Task set >>
A) In the hustings report, rewrite the part between "Speaking about her" and "four-year-olds per week.", inclusive, substituting "nursery care" for every "childcare".
B) Resume the hustings report after its last sentence and keep it going.

Photo – Emily Speaking (with Mary Burstow, Paul Scully and Maeve Tomlinson in View) at St Christopher’s Church
Photo – Emily Speaking (with Mary Burstow, Paul Scully and Maeve Tomlinson in View) at St Christopher’s Church


Ms Brothers was joined at the hustings by Councillor Mary Burstow, who represented her husband and Lib Dem incumbent. Paul Scully (Conservative), Maeve Tomlinson (Green) and Angus Dalgleish (UKIP) also took part. Emily Brothers attacked Mr Dalgleish’s position, saying:
“All we get from UKIP is negativity - void of any sensible proposals. They bang on about coming out of Europe, but fail to provide any vision for an isolated Britain. All the hot air about defending the country doesn’t stack up when Mr Dalgleish has absolutely nothing to say about local issues. To their credit, Mrs Burstow and Mr Scully did cover some important local issues, even if their conclusions are somewhat misguided. UKIP are just parachuting into Sutton without any regard to local people’s needs and aspirations.”
Speaking about her party’s plans for families, Emily Brothers told the audience that:
“Labour’s plan will build this country’s strength by putting working people and families first, ensuring the recovery reaches kitchen tables across Britain because we know that when working people succeed, our economy succeeds too. Labour’s plan for working families in Sutton and Cheam will support parents with the cost of childcare, make sure work pays and to tackle the cost-of-living crisis.
“Parents shouldn't face the prospect of taking a job that ends up costing them more than they’ll earn. That’s why we’ll give working parents 25 hours of free childcare for three and four-year-olds per week.
“We will raise the minimum wage and give tax breaks to companies that sign up to pay a living wage. Making sure all work pays a decent wage will make our economy stronger. This is part of a national goal to halve the number of people in low pay by 2025.

Data extracts >>

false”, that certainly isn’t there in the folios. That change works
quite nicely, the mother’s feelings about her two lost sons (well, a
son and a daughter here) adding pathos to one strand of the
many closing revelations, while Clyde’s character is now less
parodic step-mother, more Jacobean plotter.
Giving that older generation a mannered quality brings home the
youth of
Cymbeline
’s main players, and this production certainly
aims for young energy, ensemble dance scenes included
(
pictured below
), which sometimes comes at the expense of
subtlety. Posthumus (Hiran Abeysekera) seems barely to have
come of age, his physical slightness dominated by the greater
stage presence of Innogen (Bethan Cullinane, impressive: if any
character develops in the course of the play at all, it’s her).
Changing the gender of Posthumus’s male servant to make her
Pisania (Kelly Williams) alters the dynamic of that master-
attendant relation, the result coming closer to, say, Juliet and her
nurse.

==

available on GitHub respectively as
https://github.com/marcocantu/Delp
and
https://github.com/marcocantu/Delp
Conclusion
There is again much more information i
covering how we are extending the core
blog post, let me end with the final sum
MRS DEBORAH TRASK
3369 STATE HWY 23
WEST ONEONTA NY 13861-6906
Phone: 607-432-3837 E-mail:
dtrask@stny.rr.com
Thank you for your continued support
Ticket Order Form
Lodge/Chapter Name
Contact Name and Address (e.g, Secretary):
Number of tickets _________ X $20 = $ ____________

Answer section >>
A)
Speaking about her party’s plans for families, Emily Brothers told the audience that:
“Labour’s plan will build this country’s strength by putting working people and families first, ensuring the recovery reaches kitchen tables across Britain because we know that when working people succeed, our economy succeeds too. Labour’s plan for working families in Sutton and Cheam will support parents with the cost of nursery care, make sure work pays and to tackle the cost-of-living crisis.
“Parents shouldn't face the prospect of taking a job that ends up costing them more than they’ll earn. That’s why we’ll give working parents 25 hours of free nursery care for three and four-year-olds per week.

B)
“Labour will make life more affordable for millions of people. We’ll freeze gas and electricity bills until 2017 and reform the broken energy market to stop the cost of energy bills soaring.
“The Bedroom Tax is cruel, it's unfair, and it doesn't work. The Tories claim it's supposed to encourage people to move house, but the vast majority of those affected have nowhere smaller or accessible to go. The average family paying the tax is losing £720 a year – money they can ill afford.
“Labour will build the homes Britain needs by getting 200,000 homes built a year by 2020. We will get a fair deal for renters with longer, more predictable tenancies and a ban on rip-off letting fees.
“WE will reverse Coalition tax cuts for millionaires and cut spending where it is sensible to do so. That’s why Labour will cap welfare spending, tackling the root causes of social security spending, including by getting more people into work, making work pay and getting more homes built.
“Labour will ask the independent Office for Budget Responsibility to monitor and report on the Government’s progress in tackling child poverty. This should include analysing the impact of Budget decisions on the level of child poverty. Boosting the role of the OBR to monitor child poverty would make it difficult for governments to ignore the impact of their decisions, as this government has done.”